From the listing below, extract each line containing the string "станет".

+-------+

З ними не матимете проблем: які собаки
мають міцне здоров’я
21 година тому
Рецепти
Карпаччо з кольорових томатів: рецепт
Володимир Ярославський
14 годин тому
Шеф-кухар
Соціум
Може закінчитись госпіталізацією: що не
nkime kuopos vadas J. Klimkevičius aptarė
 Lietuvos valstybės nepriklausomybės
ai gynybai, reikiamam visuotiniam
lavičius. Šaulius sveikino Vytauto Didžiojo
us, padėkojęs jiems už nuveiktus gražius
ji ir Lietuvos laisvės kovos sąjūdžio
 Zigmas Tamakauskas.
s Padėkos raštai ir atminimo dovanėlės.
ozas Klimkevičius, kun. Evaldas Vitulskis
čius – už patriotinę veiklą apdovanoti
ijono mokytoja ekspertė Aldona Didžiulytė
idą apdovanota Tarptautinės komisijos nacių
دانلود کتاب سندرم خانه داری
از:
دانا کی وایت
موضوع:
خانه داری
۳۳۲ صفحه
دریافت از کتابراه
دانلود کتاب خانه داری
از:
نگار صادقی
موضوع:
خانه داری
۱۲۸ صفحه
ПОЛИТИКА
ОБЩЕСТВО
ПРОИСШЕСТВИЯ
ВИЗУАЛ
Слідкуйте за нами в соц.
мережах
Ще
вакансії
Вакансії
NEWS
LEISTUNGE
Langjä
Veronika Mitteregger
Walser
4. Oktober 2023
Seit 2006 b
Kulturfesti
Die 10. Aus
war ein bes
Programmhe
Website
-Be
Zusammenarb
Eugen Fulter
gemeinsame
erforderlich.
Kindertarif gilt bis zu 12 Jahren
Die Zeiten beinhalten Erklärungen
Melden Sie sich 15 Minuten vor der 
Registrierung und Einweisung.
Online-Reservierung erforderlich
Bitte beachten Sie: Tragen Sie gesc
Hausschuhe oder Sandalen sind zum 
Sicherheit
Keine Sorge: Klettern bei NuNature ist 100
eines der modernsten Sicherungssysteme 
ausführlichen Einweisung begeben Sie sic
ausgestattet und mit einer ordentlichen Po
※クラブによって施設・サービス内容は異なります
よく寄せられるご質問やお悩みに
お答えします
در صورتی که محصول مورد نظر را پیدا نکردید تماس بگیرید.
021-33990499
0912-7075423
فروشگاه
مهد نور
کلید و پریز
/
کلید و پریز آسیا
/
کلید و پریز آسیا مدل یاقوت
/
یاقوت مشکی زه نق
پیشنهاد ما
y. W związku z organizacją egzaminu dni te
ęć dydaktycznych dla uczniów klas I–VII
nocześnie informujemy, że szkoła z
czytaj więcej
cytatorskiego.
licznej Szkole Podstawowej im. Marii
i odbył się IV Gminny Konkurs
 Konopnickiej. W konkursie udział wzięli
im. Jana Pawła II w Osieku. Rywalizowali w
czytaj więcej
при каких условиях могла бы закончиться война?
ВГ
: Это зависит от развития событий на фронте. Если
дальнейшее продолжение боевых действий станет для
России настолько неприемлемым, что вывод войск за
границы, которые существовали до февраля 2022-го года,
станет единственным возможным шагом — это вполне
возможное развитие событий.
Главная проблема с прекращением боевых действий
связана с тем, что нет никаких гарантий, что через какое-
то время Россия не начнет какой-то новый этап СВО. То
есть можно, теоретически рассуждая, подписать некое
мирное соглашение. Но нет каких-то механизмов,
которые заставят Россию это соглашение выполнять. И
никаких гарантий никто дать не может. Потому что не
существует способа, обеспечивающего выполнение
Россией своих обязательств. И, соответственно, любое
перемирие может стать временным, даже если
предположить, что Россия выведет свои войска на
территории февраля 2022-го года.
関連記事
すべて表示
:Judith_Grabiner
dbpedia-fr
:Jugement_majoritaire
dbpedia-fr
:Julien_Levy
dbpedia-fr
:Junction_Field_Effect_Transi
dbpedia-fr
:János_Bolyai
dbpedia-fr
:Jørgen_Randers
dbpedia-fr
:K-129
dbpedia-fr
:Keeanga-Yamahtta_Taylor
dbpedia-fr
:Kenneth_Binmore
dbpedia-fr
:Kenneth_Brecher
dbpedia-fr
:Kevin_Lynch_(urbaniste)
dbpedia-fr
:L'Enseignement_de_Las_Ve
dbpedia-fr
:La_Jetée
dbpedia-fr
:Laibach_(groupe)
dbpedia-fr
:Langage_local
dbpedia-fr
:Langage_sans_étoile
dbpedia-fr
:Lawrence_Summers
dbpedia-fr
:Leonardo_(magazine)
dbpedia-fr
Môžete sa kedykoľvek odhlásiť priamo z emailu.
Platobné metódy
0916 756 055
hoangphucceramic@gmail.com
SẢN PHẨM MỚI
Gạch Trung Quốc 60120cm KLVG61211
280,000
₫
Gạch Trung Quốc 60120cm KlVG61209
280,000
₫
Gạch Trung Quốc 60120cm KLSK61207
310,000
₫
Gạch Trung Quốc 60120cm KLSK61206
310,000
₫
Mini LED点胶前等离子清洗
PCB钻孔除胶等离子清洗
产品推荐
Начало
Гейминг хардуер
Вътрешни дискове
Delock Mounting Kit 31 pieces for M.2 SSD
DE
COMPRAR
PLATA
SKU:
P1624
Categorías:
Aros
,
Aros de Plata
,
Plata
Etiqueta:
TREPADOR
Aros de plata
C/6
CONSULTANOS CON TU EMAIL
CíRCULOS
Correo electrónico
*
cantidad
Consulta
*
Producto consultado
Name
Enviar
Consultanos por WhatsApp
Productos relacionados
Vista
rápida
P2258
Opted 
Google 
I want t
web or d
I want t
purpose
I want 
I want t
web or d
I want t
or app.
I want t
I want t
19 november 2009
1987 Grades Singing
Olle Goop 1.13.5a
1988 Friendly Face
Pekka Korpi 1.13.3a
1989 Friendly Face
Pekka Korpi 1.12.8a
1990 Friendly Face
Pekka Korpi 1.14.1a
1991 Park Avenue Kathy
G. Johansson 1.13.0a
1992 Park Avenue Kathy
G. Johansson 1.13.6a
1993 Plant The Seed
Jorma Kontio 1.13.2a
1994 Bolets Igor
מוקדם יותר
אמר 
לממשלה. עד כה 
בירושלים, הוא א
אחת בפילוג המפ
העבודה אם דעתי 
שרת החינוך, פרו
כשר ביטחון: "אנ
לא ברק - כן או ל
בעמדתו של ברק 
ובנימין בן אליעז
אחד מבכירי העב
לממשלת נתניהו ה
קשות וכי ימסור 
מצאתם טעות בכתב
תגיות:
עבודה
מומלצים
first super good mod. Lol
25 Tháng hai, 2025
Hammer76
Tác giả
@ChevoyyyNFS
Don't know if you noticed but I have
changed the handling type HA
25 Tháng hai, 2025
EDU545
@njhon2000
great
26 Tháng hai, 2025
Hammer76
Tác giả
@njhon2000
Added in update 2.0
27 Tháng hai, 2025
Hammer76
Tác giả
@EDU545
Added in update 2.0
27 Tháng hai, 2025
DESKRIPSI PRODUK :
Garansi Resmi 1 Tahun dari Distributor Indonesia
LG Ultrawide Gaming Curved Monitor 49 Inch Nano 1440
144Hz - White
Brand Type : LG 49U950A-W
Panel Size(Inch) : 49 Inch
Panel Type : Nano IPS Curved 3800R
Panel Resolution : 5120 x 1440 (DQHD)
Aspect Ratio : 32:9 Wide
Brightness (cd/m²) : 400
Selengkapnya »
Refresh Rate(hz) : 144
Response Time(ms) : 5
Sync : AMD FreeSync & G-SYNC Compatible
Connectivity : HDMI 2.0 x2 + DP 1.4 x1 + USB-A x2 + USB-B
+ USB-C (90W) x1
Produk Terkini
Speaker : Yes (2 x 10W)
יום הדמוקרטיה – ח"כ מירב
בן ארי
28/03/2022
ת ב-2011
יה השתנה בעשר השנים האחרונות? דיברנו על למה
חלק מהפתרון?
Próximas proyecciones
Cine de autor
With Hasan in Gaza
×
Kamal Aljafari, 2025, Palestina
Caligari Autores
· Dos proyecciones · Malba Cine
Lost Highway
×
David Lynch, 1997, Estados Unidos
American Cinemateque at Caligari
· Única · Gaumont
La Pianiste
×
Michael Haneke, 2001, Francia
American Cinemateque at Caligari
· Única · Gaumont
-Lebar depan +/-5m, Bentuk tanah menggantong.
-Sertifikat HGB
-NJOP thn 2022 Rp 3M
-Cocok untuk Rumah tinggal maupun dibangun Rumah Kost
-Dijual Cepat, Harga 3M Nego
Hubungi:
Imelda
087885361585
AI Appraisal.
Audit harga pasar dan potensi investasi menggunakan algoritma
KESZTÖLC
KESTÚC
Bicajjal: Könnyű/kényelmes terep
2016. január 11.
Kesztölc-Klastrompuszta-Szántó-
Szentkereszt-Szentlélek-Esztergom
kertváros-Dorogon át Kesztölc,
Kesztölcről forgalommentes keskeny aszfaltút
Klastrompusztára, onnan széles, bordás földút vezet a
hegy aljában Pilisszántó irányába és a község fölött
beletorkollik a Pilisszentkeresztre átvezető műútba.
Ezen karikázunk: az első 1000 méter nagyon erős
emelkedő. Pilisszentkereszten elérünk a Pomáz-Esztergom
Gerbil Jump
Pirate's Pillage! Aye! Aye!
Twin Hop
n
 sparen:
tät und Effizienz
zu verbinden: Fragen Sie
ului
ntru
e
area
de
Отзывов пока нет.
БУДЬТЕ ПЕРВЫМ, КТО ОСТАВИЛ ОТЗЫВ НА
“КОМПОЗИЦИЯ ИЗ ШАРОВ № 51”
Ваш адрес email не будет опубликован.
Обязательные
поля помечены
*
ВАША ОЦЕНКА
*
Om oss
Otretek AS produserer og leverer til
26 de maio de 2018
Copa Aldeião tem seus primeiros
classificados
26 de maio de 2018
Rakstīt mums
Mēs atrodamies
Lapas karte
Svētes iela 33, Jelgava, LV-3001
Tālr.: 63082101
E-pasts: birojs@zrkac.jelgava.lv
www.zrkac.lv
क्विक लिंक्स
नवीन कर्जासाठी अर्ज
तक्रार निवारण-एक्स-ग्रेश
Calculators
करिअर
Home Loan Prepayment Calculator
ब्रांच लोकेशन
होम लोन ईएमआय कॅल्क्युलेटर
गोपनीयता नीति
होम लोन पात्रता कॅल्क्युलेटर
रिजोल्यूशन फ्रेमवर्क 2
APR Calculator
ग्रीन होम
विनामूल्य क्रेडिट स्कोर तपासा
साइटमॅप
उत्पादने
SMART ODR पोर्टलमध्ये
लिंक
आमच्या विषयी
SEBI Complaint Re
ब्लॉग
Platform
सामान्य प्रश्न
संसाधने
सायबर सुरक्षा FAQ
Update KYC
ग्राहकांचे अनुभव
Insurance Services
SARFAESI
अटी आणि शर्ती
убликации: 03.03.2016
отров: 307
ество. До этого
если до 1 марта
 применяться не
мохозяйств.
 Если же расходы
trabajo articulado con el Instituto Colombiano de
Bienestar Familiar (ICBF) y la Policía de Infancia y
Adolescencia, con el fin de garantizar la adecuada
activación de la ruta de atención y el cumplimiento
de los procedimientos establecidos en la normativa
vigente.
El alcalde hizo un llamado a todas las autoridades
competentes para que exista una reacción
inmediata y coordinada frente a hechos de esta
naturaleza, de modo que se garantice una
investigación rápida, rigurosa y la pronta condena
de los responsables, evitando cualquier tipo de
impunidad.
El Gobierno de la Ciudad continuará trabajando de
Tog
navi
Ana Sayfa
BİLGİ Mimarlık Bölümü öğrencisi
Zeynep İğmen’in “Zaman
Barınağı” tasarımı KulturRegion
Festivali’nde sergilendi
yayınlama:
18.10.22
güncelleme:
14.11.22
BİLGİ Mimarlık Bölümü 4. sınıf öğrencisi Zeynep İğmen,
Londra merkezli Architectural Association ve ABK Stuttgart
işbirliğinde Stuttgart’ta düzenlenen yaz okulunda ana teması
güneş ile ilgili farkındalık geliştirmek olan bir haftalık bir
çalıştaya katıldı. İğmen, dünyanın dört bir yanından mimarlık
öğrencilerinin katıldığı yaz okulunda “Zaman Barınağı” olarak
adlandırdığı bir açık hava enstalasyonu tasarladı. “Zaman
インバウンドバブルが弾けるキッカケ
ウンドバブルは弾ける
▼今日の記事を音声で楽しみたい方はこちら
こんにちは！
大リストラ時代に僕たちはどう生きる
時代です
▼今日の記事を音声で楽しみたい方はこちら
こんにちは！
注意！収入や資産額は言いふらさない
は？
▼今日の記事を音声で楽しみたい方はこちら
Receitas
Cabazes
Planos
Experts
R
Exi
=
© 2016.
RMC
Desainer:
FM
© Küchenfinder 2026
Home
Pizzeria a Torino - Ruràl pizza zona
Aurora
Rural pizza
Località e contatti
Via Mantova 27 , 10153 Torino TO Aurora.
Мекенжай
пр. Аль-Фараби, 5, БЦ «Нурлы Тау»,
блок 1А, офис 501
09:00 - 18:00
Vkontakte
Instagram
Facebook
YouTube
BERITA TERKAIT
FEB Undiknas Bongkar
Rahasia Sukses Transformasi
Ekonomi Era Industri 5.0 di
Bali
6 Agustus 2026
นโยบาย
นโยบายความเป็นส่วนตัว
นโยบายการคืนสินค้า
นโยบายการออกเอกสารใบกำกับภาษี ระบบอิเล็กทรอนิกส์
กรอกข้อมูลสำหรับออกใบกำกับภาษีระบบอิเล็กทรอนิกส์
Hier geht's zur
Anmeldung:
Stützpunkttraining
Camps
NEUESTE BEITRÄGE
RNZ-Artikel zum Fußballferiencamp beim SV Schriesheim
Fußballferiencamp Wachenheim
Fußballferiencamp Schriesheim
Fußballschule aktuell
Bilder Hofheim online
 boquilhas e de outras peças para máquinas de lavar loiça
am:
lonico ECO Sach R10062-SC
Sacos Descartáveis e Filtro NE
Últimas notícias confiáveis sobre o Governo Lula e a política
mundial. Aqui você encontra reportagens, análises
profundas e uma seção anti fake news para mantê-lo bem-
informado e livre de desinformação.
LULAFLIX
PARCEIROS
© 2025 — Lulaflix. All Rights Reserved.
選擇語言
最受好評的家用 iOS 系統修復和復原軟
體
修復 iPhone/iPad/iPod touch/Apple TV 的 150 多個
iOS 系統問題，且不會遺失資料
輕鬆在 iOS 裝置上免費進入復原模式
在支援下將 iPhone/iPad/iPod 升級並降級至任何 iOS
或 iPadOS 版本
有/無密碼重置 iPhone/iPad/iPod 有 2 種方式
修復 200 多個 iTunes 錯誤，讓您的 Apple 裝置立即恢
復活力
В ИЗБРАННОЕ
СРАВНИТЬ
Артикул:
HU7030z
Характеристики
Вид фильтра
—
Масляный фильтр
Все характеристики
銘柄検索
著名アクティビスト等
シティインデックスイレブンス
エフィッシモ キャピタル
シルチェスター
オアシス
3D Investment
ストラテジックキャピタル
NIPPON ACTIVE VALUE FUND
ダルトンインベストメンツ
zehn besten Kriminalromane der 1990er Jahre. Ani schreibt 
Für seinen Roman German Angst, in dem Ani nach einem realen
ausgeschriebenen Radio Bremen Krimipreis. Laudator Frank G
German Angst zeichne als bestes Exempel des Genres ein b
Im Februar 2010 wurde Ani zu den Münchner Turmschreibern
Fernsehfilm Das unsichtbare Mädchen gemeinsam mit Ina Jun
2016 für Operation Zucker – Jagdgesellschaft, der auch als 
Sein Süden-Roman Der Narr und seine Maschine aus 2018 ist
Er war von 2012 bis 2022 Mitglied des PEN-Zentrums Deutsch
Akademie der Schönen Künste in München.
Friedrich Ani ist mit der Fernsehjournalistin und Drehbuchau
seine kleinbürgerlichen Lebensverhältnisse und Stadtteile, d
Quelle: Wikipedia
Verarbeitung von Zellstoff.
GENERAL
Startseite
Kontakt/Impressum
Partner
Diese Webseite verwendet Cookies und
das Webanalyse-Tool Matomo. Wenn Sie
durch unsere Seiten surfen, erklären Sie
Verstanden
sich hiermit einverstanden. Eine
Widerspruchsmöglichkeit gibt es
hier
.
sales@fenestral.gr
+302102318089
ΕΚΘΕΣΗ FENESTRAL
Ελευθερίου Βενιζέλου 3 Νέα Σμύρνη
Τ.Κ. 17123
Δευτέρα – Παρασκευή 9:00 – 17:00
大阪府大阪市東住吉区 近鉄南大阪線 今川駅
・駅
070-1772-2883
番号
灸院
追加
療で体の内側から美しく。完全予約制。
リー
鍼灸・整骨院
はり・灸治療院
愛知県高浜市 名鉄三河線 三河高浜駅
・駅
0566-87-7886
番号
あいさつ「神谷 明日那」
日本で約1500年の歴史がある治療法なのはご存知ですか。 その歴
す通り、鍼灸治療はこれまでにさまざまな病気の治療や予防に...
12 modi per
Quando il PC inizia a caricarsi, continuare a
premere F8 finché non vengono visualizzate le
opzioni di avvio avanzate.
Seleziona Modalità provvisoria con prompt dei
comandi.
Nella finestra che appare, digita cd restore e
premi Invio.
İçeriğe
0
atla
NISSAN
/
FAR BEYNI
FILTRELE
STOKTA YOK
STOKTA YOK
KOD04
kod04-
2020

+-------+

(Worked solution):
дальнейшее продолжение боевых действий станет для
станет единственным возможным шагом — это вполне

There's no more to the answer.